──────── EXCERPTED DATA

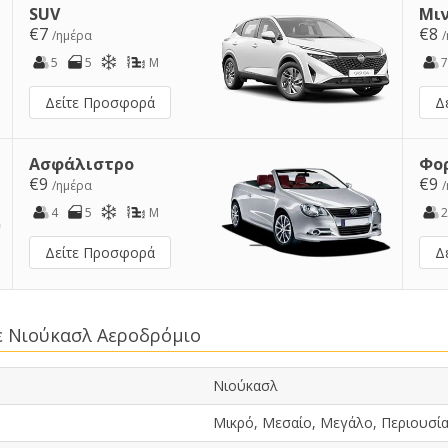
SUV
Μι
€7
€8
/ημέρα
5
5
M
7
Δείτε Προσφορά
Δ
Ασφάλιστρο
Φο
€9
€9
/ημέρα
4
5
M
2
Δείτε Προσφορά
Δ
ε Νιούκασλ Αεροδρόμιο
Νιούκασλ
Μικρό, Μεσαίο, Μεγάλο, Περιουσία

────────────────

### WORK REQUEST
Write out all the records again, exactly, minus any pictures.

### RESPONSE TO THIS TASK
SUV
Μι
€7
€8
/ημέρα
5
5
M
7
Δείτε Προσφορά
Δ
Ασφάλιστρο
Φο
€9
€9
/ημέρα
4
5
M
2
Δείτε Προσφορά
Δ
ε Νιούκασλ Αεροδρόμιο
Νιούκασλ
Μικρό, Μεσαίο, Μεγάλο, Περιουσία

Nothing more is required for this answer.